* [Your goal]: Copy nothing but the lines below, from the one with "165 332 7738" through the one with "523 173 26.12", exactly as written; no pictures should appear.

(Saved entries)
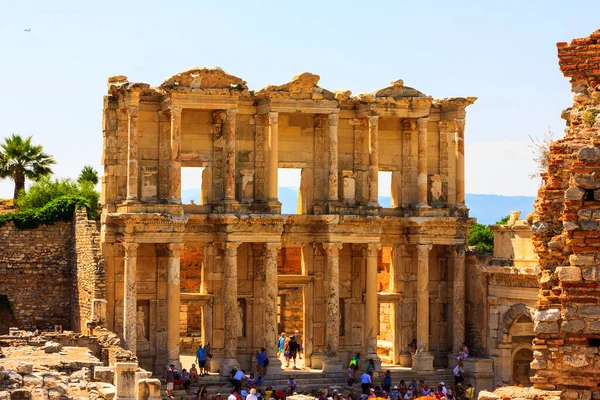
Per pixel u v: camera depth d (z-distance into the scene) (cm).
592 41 2898
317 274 8112
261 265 8006
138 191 7725
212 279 7862
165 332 7738
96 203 9769
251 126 8012
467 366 7956
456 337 8238
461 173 8450
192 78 7600
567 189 2536
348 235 8019
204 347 7794
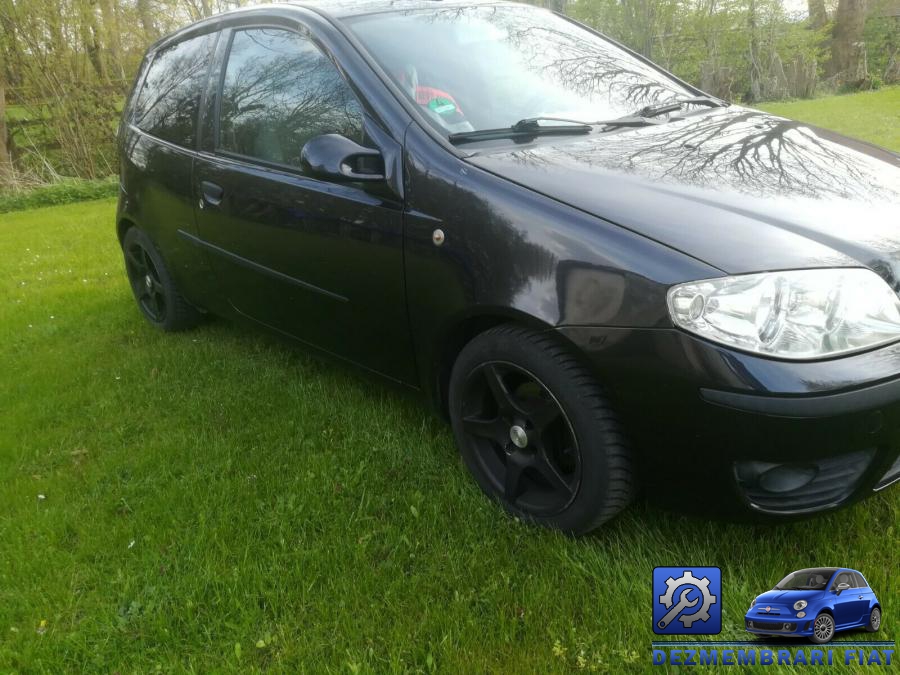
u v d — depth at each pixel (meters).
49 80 15.27
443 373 2.47
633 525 2.20
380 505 2.44
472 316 2.20
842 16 17.77
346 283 2.63
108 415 3.35
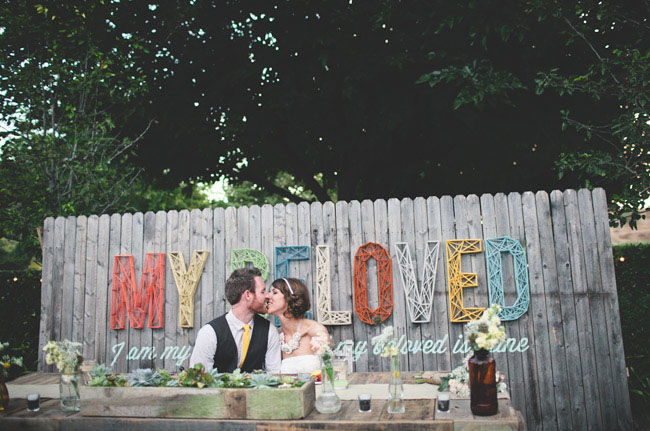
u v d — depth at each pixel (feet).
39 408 8.80
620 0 19.08
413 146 28.37
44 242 17.84
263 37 26.96
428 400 8.75
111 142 21.74
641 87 17.46
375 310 15.75
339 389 10.11
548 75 18.86
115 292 17.19
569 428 14.47
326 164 31.76
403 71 24.53
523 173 26.12
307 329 12.72
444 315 15.43
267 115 27.02
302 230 16.52
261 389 7.75
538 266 15.08
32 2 20.88
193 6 24.70
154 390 7.99
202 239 17.03
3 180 19.45
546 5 18.95
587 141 22.97
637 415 16.92
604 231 14.89
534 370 14.80
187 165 31.48
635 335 18.34
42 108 20.36
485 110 24.41
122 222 17.53
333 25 24.62
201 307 16.76
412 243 15.81
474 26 21.39
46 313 17.54
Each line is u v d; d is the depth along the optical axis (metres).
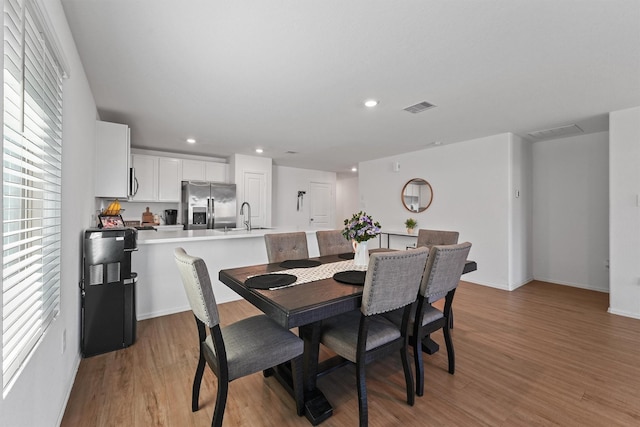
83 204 2.30
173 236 3.23
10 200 1.14
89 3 1.55
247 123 3.68
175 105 3.05
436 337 2.69
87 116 2.44
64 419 1.60
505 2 1.55
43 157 1.28
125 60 2.15
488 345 2.52
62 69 1.51
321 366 2.01
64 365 1.69
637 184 3.09
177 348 2.41
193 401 1.68
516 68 2.26
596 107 3.11
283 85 2.58
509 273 4.19
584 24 1.72
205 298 1.37
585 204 4.31
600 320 3.07
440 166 4.99
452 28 1.77
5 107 0.97
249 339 1.60
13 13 0.93
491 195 4.35
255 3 1.57
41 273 1.23
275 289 1.73
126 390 1.86
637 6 1.56
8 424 0.91
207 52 2.05
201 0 1.55
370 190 6.32
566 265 4.49
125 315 2.40
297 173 7.46
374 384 1.99
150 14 1.65
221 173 5.87
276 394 1.87
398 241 5.70
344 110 3.21
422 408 1.74
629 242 3.14
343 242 3.12
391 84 2.55
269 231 4.06
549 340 2.61
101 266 2.29
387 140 4.57
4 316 0.85
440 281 1.87
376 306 1.56
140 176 4.99
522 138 4.48
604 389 1.91
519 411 1.71
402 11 1.63
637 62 2.15
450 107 3.12
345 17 1.68
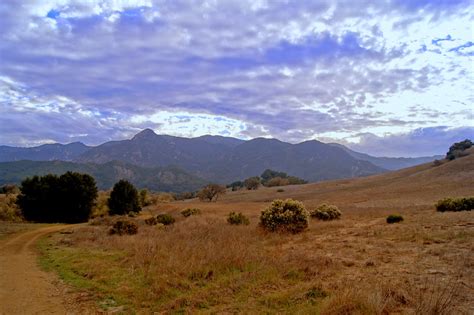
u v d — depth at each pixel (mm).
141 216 45219
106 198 52125
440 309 5863
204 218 31375
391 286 7309
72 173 44156
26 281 10055
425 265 9430
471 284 7539
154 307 7312
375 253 11562
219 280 8977
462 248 11172
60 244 18500
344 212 32094
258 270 9688
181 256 11297
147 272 10062
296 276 9195
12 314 7262
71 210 43000
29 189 41750
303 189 90312
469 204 25000
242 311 6766
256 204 59156
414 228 16125
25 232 25016
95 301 7883
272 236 17172
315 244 14242
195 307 7172
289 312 6586
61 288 9148
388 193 58562
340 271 9477
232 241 14102
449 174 67625
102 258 13086
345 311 6098
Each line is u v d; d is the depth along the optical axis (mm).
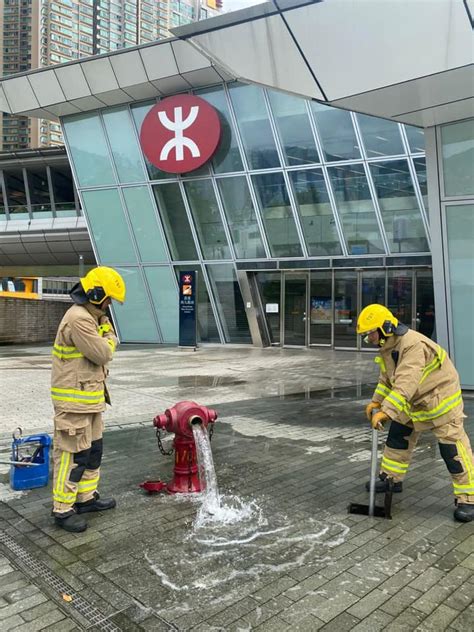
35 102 20797
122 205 21312
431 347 3920
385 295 18047
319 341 19047
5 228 30469
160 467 5176
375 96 7371
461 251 9445
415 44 6043
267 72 6906
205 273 20266
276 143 18406
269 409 8188
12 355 16859
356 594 2879
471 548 3439
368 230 17594
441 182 9375
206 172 19656
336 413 7891
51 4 108812
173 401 8820
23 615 2680
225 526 3764
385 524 3814
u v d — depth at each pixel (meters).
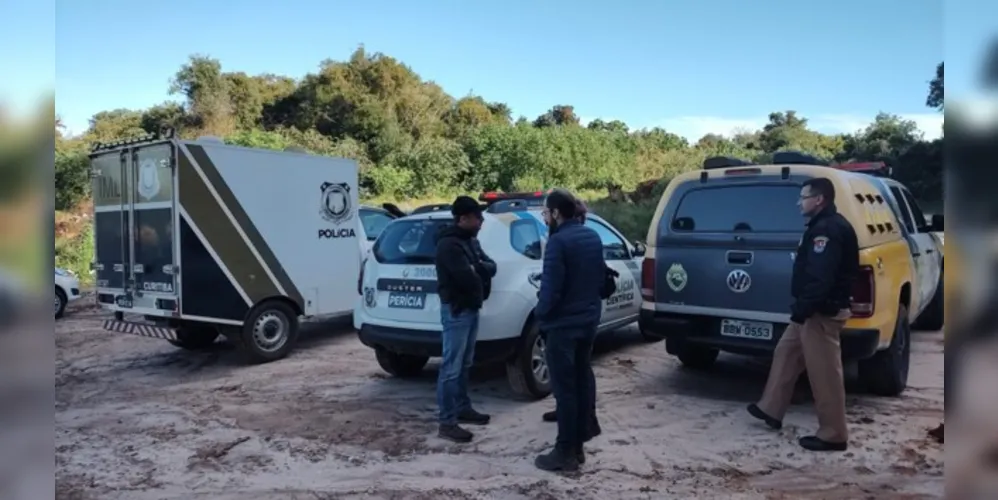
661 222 6.25
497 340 5.95
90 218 18.53
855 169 8.43
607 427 5.40
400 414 5.93
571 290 4.52
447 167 30.67
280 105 36.09
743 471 4.52
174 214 7.29
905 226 6.71
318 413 5.99
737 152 34.19
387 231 6.65
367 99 33.88
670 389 6.47
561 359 4.52
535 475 4.51
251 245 7.91
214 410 6.15
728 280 5.80
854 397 6.02
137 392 6.86
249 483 4.48
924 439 4.98
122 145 7.77
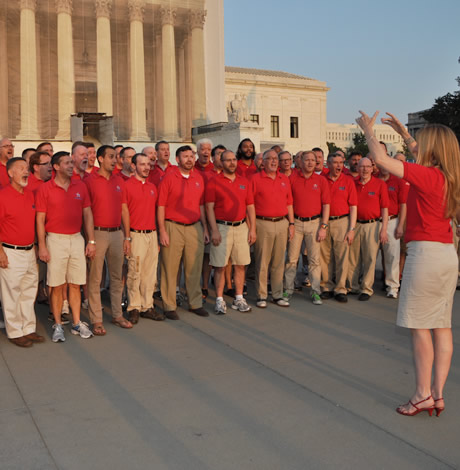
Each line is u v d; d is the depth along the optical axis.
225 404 3.69
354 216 6.83
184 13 31.09
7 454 3.01
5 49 28.05
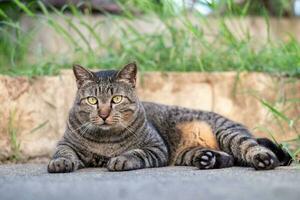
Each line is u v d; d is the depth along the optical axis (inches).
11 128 47.7
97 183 30.3
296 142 48.7
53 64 53.0
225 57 54.9
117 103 40.6
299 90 51.7
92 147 40.9
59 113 49.9
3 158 47.3
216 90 52.7
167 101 52.3
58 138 49.6
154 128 44.5
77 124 40.9
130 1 58.6
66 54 56.5
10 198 25.8
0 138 47.4
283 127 50.9
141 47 57.2
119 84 41.0
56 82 50.0
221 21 55.2
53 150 49.3
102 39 63.4
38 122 49.0
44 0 63.2
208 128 44.3
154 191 27.0
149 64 54.2
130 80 41.6
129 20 61.2
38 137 48.8
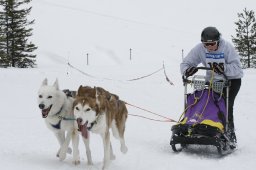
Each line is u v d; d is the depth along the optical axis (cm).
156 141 948
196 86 863
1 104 1355
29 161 718
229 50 842
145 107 1442
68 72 2742
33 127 1021
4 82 1898
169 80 2380
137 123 1159
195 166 730
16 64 4203
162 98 1677
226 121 829
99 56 6350
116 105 754
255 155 818
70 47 6775
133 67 3422
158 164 742
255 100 1644
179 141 802
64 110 725
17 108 1295
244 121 1217
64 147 727
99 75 2653
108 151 696
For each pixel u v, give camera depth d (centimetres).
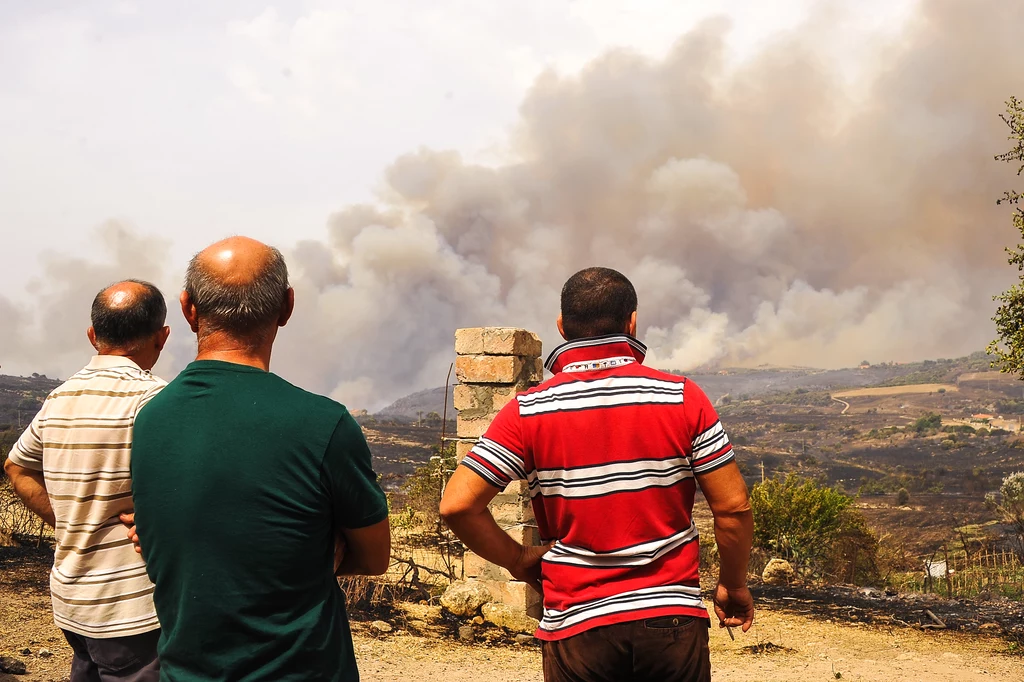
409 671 570
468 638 668
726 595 220
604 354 214
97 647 231
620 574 196
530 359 762
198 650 173
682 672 192
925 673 634
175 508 177
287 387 189
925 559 1574
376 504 188
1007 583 1229
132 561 235
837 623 833
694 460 201
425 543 1024
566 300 222
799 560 1359
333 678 182
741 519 202
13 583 658
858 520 1418
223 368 188
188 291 197
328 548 188
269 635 174
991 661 684
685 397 203
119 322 252
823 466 15538
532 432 204
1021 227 787
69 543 233
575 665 195
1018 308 781
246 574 174
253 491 175
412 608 736
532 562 217
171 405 186
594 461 199
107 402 240
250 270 194
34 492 249
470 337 741
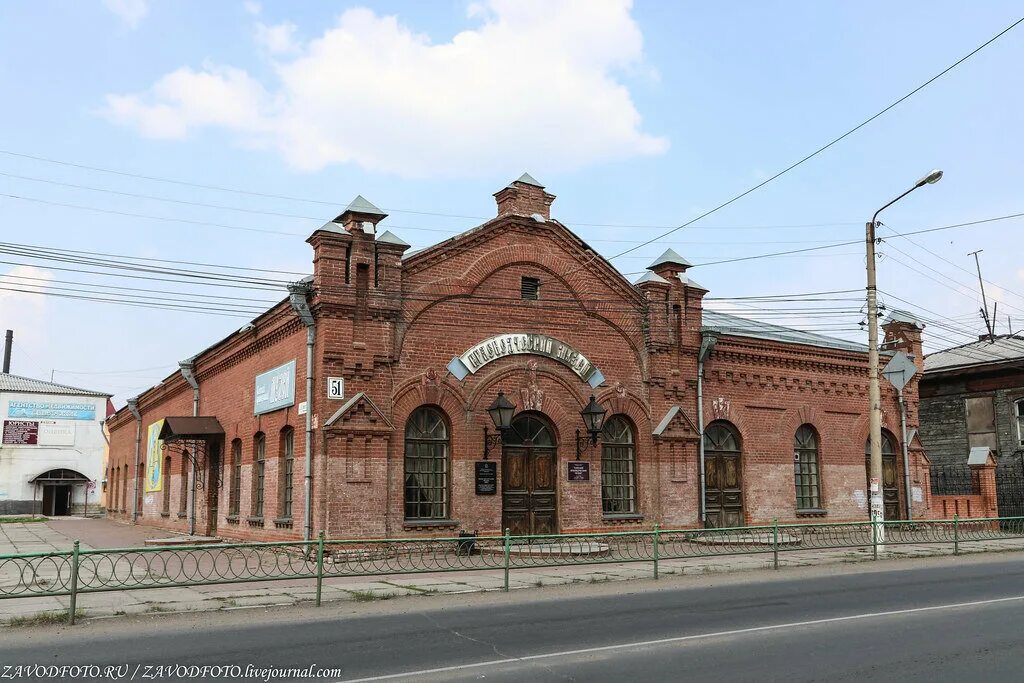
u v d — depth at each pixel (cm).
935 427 3866
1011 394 3616
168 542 2484
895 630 1064
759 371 2638
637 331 2416
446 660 910
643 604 1326
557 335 2277
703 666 869
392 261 2056
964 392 3778
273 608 1303
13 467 5659
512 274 2231
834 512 2725
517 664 887
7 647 1008
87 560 2062
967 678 812
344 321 1989
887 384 2934
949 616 1168
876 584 1559
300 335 2109
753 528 1861
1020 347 3738
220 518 2655
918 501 2927
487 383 2152
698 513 2419
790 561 1972
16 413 5700
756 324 3084
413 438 2066
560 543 1873
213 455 2808
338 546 1878
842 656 912
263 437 2392
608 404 2328
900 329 3034
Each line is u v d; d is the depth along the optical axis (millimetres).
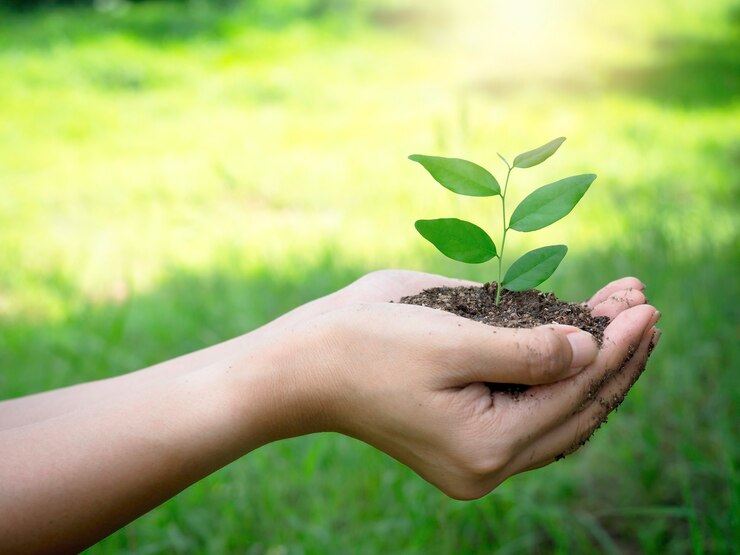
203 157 2781
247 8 5320
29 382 1169
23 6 5523
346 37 4887
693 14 6102
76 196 2375
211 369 575
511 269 628
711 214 1846
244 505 946
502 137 2824
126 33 4844
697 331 1198
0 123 3279
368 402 562
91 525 533
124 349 1255
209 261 1687
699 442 1008
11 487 518
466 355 539
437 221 615
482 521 941
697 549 804
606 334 576
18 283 1631
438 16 5148
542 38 4883
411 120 3213
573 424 582
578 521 930
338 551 889
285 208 2139
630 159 2594
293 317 667
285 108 3555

* [Exercise result]:
165 332 7738
96 203 9769
251 126 8012
467 366 7956
456 337 8238
461 173 8450
192 78 7600
567 189 2536
348 235 8019
204 347 7794
u v d — depth at each pixel (meters).
49 80 15.27
443 373 2.47
633 525 2.20
380 505 2.44
472 316 2.20
842 16 17.77
346 283 2.63
108 415 3.35
u v d — depth at each pixel (feet).
39 408 8.80
620 0 19.08
413 146 28.37
44 242 17.84
263 37 26.96
428 400 8.75
111 142 21.74
641 87 17.46
375 310 15.75
339 389 10.11
548 75 18.86
115 292 17.19
569 428 14.47
326 164 31.76
403 71 24.53
523 173 26.12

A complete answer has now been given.